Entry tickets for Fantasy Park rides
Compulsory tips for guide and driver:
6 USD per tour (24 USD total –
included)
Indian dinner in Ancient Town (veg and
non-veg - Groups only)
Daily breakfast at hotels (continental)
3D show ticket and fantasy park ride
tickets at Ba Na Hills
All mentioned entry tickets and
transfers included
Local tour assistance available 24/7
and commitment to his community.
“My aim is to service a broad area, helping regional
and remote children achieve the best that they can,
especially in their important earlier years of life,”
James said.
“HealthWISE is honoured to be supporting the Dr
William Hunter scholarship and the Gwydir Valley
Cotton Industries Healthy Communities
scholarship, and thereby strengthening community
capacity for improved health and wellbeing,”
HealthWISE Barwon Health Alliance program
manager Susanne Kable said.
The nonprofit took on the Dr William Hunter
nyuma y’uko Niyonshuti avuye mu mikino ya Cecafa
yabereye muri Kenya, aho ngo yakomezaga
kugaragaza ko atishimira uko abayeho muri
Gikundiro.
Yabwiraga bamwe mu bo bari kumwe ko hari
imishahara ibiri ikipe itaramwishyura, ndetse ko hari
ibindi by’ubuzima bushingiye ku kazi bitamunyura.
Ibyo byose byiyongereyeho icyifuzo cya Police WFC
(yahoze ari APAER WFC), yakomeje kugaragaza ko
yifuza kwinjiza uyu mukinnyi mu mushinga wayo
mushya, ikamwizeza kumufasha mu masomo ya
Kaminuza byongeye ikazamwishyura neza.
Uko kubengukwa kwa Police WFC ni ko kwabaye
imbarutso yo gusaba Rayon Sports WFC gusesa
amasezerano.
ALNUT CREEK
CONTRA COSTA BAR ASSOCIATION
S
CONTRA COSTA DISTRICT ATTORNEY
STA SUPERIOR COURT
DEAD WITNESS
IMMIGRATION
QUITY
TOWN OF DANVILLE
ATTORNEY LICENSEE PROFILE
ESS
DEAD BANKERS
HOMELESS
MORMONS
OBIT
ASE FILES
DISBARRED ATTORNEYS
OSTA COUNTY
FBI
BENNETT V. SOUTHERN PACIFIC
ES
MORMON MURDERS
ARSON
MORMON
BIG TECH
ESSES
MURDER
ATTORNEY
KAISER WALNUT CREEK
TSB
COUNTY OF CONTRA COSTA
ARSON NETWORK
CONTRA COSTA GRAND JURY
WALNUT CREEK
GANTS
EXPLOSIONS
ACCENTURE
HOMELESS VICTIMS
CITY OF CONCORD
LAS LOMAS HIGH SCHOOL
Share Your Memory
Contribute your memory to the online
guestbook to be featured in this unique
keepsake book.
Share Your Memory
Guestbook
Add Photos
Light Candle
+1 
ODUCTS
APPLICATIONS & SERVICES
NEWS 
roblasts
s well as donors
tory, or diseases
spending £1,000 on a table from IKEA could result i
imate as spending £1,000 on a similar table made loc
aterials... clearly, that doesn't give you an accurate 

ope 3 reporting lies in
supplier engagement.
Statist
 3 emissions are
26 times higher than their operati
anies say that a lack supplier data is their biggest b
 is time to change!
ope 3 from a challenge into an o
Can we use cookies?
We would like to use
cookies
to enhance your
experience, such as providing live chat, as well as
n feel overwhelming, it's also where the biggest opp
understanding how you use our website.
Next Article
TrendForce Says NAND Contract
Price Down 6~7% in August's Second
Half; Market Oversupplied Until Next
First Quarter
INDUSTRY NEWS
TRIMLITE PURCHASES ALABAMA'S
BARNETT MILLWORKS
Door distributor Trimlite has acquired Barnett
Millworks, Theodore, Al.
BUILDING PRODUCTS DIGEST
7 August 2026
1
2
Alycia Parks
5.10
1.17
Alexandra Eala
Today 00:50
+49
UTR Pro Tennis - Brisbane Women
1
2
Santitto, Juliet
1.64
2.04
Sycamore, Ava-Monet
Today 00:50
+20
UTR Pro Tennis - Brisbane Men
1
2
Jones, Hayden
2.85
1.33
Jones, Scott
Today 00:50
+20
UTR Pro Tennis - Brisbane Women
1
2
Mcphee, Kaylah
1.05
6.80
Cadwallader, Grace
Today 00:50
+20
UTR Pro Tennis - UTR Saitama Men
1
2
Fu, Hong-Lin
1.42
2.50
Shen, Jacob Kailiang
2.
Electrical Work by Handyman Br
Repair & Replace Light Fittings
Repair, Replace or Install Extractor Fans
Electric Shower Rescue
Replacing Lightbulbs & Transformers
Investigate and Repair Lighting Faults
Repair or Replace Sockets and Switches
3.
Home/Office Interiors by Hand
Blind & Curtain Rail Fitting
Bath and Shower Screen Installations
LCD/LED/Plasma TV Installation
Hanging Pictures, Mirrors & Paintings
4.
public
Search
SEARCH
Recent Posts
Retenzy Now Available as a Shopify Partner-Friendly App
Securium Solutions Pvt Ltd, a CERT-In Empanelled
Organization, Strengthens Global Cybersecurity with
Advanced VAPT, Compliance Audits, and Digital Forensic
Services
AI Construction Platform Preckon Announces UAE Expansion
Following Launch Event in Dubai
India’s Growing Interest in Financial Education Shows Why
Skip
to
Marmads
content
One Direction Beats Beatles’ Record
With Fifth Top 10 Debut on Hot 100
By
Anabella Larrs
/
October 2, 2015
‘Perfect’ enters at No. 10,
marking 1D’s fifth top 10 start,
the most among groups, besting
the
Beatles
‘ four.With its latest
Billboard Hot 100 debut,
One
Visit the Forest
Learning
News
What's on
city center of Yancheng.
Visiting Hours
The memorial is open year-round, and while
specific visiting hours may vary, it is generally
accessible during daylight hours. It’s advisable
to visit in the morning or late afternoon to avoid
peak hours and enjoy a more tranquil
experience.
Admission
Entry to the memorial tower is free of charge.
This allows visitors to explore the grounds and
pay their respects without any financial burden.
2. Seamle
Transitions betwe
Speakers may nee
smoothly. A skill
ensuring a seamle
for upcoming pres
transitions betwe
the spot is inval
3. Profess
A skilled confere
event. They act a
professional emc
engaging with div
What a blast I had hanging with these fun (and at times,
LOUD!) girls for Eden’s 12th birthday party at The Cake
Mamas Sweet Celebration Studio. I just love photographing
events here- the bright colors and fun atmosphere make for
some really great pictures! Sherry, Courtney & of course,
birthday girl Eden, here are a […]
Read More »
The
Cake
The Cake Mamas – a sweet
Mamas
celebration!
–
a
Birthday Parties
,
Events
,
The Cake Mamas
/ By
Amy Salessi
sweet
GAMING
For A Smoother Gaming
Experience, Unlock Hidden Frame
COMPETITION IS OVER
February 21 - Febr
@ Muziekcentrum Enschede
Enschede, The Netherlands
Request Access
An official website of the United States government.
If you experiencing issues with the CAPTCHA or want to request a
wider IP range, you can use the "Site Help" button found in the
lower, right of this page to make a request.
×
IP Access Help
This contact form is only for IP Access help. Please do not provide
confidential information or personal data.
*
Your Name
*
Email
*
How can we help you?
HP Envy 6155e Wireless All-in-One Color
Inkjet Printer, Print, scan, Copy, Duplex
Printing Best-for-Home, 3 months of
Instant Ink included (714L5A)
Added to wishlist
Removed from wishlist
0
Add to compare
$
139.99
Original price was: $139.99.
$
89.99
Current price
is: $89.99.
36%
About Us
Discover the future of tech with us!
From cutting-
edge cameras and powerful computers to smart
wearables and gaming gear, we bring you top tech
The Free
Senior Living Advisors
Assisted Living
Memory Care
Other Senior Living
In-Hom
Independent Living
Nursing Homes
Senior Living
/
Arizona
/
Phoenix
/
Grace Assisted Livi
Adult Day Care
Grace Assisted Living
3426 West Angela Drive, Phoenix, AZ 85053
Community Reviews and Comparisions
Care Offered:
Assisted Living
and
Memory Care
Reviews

What you are asked to do –
Take from the material above the lines running from the one with "ibindi by’ubuzima bushingiye" through the one with "Kaminuza byongeye ikazamwishyura neza.", and repeat them exactly, with nothing else.

Your response –
ibindi by’ubuzima bushingiye ku kazi bitamunyura.
Ibyo byose byiyongereyeho icyifuzo cya Police WFC
(yahoze ari APAER WFC), yakomeje kugaragaza ko
yifuza kwinjiza uyu mukinnyi mu mushinga wayo
mushya, ikamwizeza kumufasha mu masomo ya
Kaminuza byongeye ikazamwishyura neza.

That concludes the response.